# [What needs to be done]
Copy out the text read from all of the entries below, replacing every "Citer" with "Quote" and leaving everything else unchanged. Give only the text, leaving out the pictures.

╭─ Exercise data

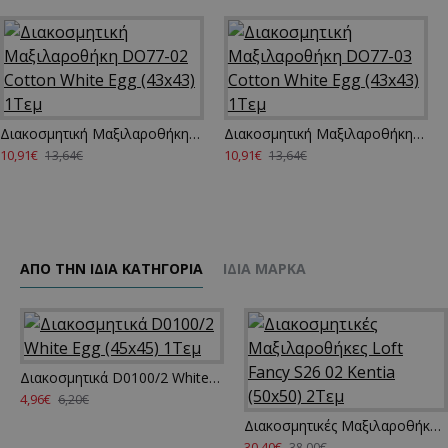
Διακοσμητική Μαξιλαροθήκη DO77-02 Cotton White Egg (43x43) 1Τεμ
Διακοσμητική Μαξιλαροθήκη DO77-03 Cotton White Egg (43x43) 1Τεμ
10,91€
10,91€
13,64€
13,64€
ΑΠΌ ΤΗΝ ΊΔΙΑ ΚΑΤΗΓΌΡΙΑ
ΊΔΙΑ ΜΆΡΚΑ
Διακοσμητικά D0100/2 White Egg (45x45) 1Τεμ
4,96€
6,20€
Διακοσμητικές Μαξιλαροθήκες Loft Fancy S26 02 Kentia (50x50) 2Τεμ
30,40€
38,00€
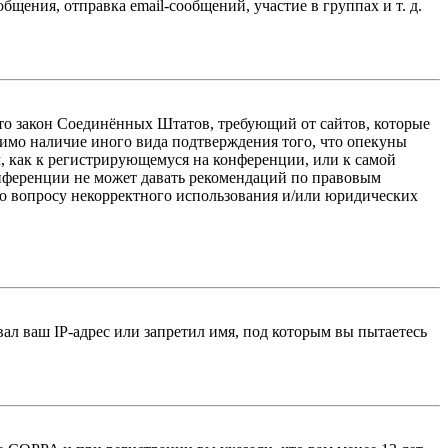
ения, отправка email-сообщений, участие в группах и т. д.
 — это закон Соединённых Штатов, требующий от сайтов, которые
тимо наличие иного вида подтверждения того, что опекуны
, как к регистрирующемуся на конференции, или к самой
онференции не может давать рекомендаций по правовым
по вопросу некорректного использования и/или юридических
л ваш IP-адрес или запретил имя, под которым вы пытаетесь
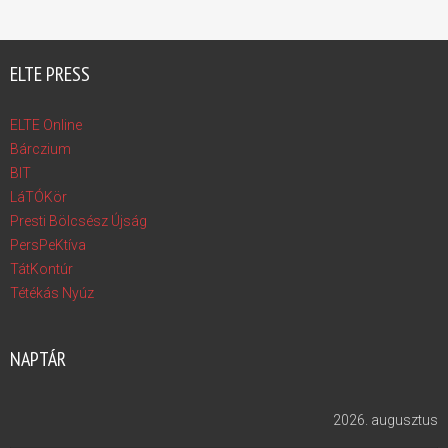
ELTE PRESS
ELTE Online
Bárczium
BIT
LáTÓKör
Presti Bölcsész Újság
PersPeKtíva
TátKontúr
Tétékás Nyúz
NAPTÁR
2026. augusztus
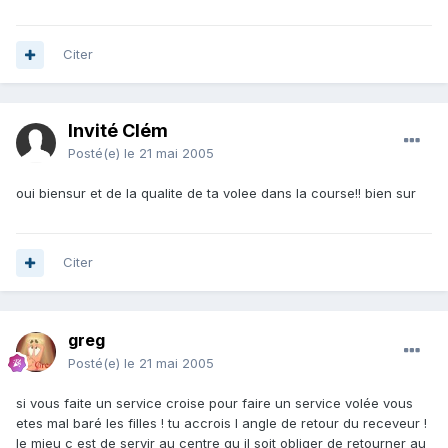
Citer
Invité Clém
Posté(e)
le 21 mai 2005
oui biensur et de la qualite de ta volee dans la course!! bien sur
Citer
greg
Posté(e)
le 21 mai 2005
si vous faite un service croise pour faire un service volée vous
etes mal baré les filles ! tu accrois l angle de retour du receveur !
le mieu c est de servir au centre qu il soit obliger de retourner au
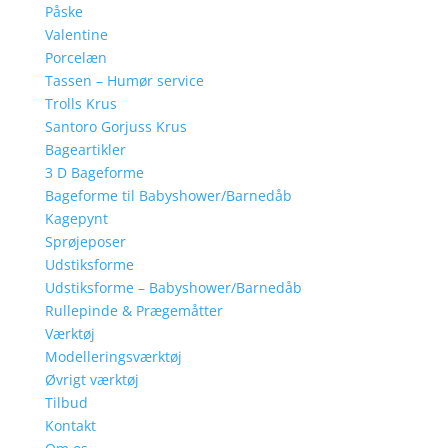
Påske
Valentine
Porcelæn
Tassen – Humør service
Trolls Krus
Santoro Gorjuss Krus
Bageartikler
3 D Bageforme
Bageforme til Babyshower/Barnedåb
Kagepynt
Sprøjeposer
Udstiksforme
Udstiksforme – Babyshower/Barnedåb
Rullepinde & Prægemåtter
Værktøj
Modelleringsværktøj
Øvrigt værktøj
Tilbud
Kontakt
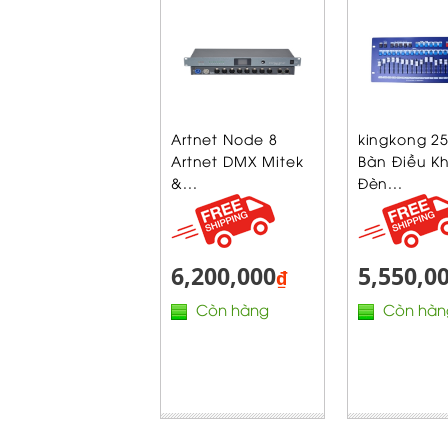
Artnet Node 8
kingkong 2
Artnet DMX Mitek
Bàn Điều K
&...
Đèn...
6,200,000
5,550,0
₫
Còn hàng
Còn hàn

╰─

# [Solution]
Διακοσμητική Μαξιλαροθήκη DO77-02 Cotton White Egg (43x43) 1Τεμ
Διακοσμητική Μαξιλαροθήκη DO77-03 Cotton White Egg (43x43) 1Τεμ
10,91€
10,91€
13,64€
13,64€
ΑΠΌ ΤΗΝ ΊΔΙΑ ΚΑΤΗΓΌΡΙΑ
ΊΔΙΑ ΜΆΡΚΑ
Διακοσμητικά D0100/2 White Egg (45x45) 1Τεμ
4,96€
6,20€
Διακοσμητικές Μαξιλαροθήκες Loft Fancy S26 02 Kentia (50x50) 2Τεμ
30,40€
38,00€
ения, отправка email-сообщений, участие в группах и т. д.
 — это закон Соединённых Штатов, требующий от сайтов, которые
тимо наличие иного вида подтверждения того, что опекуны
, как к регистрирующемуся на конференции, или к самой
онференции не может давать рекомендаций по правовым
по вопросу некорректного использования и/или юридических
л ваш IP-адрес или запретил имя, под которым вы пытаетесь
ELTE PRESS
ELTE Online
Bárczium
BIT
LáTÓKör
Presti Bölcsész Újság
PersPeKtíva
TátKontúr
Tétékás Nyúz
NAPTÁR
2026. augusztus
Quote
Invité Clém
Posté(e)
le 21 mai 2005
oui biensur et de la qualite de ta volee dans la course!! bien sur
Quote
greg
Posté(e)
le 21 mai 2005
si vous faite un service croise pour faire un service volée vous
etes mal baré les filles ! tu accrois l angle de retour du receveur !
le mieu c est de servir au centre qu il soit obliger de retourner au
Påske
Valentine
Porcelæn
Tassen – Humør service
Trolls Krus
Santoro Gorjuss Krus
Bageartikler
3 D Bageforme
Bageforme til Babyshower/Barnedåb
Kagepynt
Sprøjeposer
Udstiksforme
Udstiksforme – Babyshower/Barnedåb
Rullepinde & Prægemåtter
Værktøj
Modelleringsværktøj
Øvrigt værktøj
Tilbud
Kontakt
Artnet Node 8
kingkong 2
Artnet DMX Mitek
Bàn Điều K
&...
Đèn...
6,200,000
5,550,0
₫
Còn hàng
Còn hàn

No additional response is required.